Dejáronle solo, y Benina se echó nuevamente a la calle, ávida de tapar la boca a los acreedores groseros, que con apremio impertinente y desvergonzado abrumaban a las dos mujeres. Diose el gustazo de ponerles ante los morros los duros que se les debían, hizo más provisiones, fue a la calle de la Ruda, y con su cesta bien repleta de víveres y el corazón de esperanzas, pensando verse libre de la vergüenza de pedir limosna, al menos por un par de días, volvió a su casa. Con presteza metódica se puso a trabajar en la cocina, en compañía de su ama, que también estaba risueña y gozosa. «¿Sabes lo que me ha pasado—dijo a Benina—en el rato que has estado fuera? Pues me quedé dormidita en el sillón, y soñé que entraban en casa dos señores graves, vestidos de negro. Eran D. Francisco Morquecho y D. José María Porcell, paisanos míos, que venían a participarme el fallecimiento de D. Pedro José García de los Antrines, tío carnal de mi esposo.

–¡Pobre señor; se ha muerto!—exclamó Nina con toda el alma.

–Y el tal D. Pedro José, que es uno de los primeros ricachos de la Serranía…

–Pero dígame: ¿es soñado lo que me cuenta o es verdad?

–Espérate, mujer. Venían esos dos señores, D. Francisco y D. José María, médico el uno, el otro secretario del Ayuntamiento… pues venían a decirme que el García de los Antrines, tío carnal de mi Antonio, les había nombrado testamentarios…

–Ya…

–Y que… la cosa es clara… como no tenía el tal sucesión directa, nombraba herederos…

–¿A quién?

–Ten calma, mujer… Pues dejaba la mitad de sus bienes a mis hijos Obdulia y Antoñito, y la otra mitad a Frasquito Ponte. ¿Qué te parece?

–Que a ese bendito señor debían de hacerle santo.

–Dijéronme D. Francisco y D. José María que hace días andaban buscándome para darme conocimiento de la herencia, y que preguntando aquí y acullá, al fin averiguaron las señas de esta casa… ¿por quién dirás? por el sacerdote D. Romualdo, propuesto ya para obispo, el cual les dijo también que yo había recogido al señor de Ponte… 'De modo—me dijeron echándose a reír—, que al venir a ofrecer a usted nuestros respetos, señora mía, matamos dos pájaros de un tiro'.

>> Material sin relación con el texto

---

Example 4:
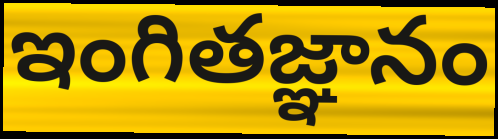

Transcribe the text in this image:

ఇంగితజ్ఞానం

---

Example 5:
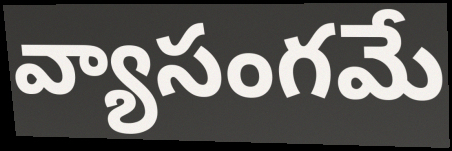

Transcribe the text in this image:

వ్యాసంగమే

–Pero vamos a cuentas: todo eso es, como quien dice, soñado.

–Claro: ¿no has oído que me quedé dormida en el sillón?… Como que esos dos señores que estuvieron a visitarme, se murieron hace treinta años, cuando yo era novia de Antonio… figúrate… y García de los Antrines era muy viejo entonces. No he vuelto a saber de él… Pues sí, todo ha sido obra de un sueño; pero tan a lo vivo que aún me parece que les estoy mirando… Te lo cuento para que te rías… no, no es cosa de risa, que los sueños…

 

–Los sueños, los sueños, digan lo que quieran—manifestó Nina—, son también de Dios; ¿y quién va a saber lo que es verdad y lo que es mentira?

–Cabal… ¿Quién te dice a ti que detrás, o debajo, o encima de este mundo que vemos, no hay otro mundo donde viven los que se han muerto?… ¿Y quién te dice que el morirse no es otra manera y forma de vivir?…

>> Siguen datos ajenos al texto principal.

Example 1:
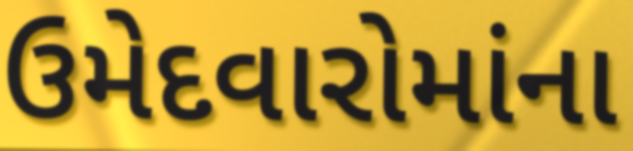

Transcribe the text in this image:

ઉમેદવારોમાંના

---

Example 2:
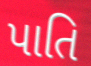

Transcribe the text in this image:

પાતિ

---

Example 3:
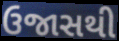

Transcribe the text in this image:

ઉજાસથી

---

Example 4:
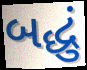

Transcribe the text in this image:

–Debajo, debajo está todo eso—afirmó la otra meditabunda—. Yo hago caso de los sueños, porque bien podría suceder, una comparanza, que los que andan por allá vinieran aquí y nos trajeran el remedio de nuestros males. Debajo de tierra hay otro mundo, y el toque está en saber cómo y cuándo podemos hablar con los vivientes soterranos. Ellos han de saber lo mal que estamos por acá, y nosotros soñando vemos lo bien que por allá lo pasan… No sé si me explico… digo que no hay justicia, y para que la haiga, soñaremos todo lo que nos dé la gana, y soñando, un suponer, traeremos acá la justicia».

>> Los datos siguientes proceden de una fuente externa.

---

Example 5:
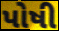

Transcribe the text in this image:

પોષી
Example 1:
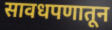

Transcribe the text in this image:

सावधपणातून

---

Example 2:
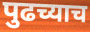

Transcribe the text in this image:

पुढच्याच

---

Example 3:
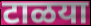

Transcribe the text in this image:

टाळया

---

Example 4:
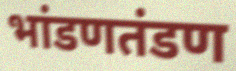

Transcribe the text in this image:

भांडणतंडण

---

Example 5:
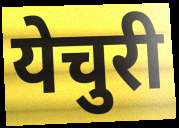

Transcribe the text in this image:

येचुरी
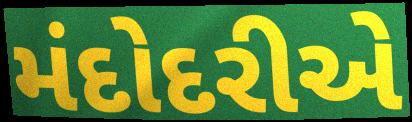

Contestó Doña Paca con una sarta de suspiros sacados de lo más hondo de su pecho, y Benina se lanzó, con fiebre y tenacidad de idea fija, a pensar nuevamente en el maravilloso conjuro. Trasteando sin sosiego en la cocina, con los ojos del alma, no veía más que el cazuelo de los siete bujeros, el palo de laurel, vestido, y la oración… ¡demontres de oración! ¡Esto sí que era difícil!